The novel’s prologue however features a night-time break-in by an unnamed assassin who ends up dead at the hands of his intended victim. Who turns out to be Roland Jund, Drew Cady’s former boss at the FBI. While the dead assassin turns out to be another FBI agent, with whose wife Jund was having an affair. And in no time Cady, out of allegiance for Jund, is plunged into a secret intelligence affair that stretches back to the Cold War era.

Jeffrey B. Burton has woven these twin plots, the investigation of a series of sadistic serial killings and of a spy ring featuring senior FBI and CIA operatives, into a gripping thriller. But the two strands remain essentially unrelated, tied together only by hard-working, much-travelled Cady’s efforts in both. Crime never stops and neither do crime-fighters, but I felt that either plot could have merited a full novel. Both in fact contain enough elements and characters to populate a fully-fledged mystery story.

Burton does a fine job  of juggling timelines and narrative pace but the fact that one of the two investigations is successfully cleared by roughly the middle of the novel I found an anticlimax.
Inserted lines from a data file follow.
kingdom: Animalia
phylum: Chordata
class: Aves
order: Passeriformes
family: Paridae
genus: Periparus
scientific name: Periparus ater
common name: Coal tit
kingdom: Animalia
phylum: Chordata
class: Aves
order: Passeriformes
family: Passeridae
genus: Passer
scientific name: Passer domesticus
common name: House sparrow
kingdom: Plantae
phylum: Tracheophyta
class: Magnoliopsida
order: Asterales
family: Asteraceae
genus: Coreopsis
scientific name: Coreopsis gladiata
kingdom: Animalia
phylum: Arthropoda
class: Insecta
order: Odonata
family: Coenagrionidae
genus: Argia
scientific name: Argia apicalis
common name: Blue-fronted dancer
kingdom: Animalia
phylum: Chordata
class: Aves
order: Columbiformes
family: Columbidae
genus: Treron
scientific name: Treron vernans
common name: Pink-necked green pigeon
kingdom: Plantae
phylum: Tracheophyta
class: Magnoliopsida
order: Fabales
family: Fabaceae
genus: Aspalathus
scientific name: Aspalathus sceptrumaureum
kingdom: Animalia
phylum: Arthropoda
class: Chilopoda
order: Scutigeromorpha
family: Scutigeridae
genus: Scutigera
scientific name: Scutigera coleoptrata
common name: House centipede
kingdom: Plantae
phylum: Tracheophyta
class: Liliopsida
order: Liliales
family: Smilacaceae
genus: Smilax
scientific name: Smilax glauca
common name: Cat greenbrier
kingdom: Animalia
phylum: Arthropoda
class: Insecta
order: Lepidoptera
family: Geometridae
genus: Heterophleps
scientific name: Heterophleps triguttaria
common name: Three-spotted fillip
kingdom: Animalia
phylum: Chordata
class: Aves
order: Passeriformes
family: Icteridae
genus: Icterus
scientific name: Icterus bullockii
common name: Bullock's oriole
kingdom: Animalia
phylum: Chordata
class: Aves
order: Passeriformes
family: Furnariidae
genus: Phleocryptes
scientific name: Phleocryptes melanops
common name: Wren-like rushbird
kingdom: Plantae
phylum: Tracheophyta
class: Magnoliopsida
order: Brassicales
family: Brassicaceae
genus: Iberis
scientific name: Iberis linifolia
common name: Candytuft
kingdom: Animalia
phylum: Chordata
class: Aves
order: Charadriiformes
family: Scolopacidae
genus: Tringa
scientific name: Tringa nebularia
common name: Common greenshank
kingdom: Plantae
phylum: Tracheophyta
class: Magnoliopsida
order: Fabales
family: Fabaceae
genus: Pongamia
For no other reason that I felt the story was interesting enough – and Burton clearly a crime writer with enough ability – to stand alone as a gripping serial-killer novel.

The fact remains that Drew Cady is an engaging character with a fine investigative nose. He’s far from the unwavering, bureaucratised FBI detectives often depicted elsewhere, and though he does eventually come out literally with guns blazing in a Western-style shoot-out (Burton liked to read Louis L’Amour as a kid…), he’s not shy of showing his softer side, as loyal colleague and compassionate man of the law. Even when Cady or other characters slip into acronym-happy FBI talk or act out a bit of standard-issue cop behaviour, there’s plenty to like in Burton’s main characters. As well as plenty of convincing investigative details, and certainly plenty of pace and tension in the narrative, enough in fact for more than one novel!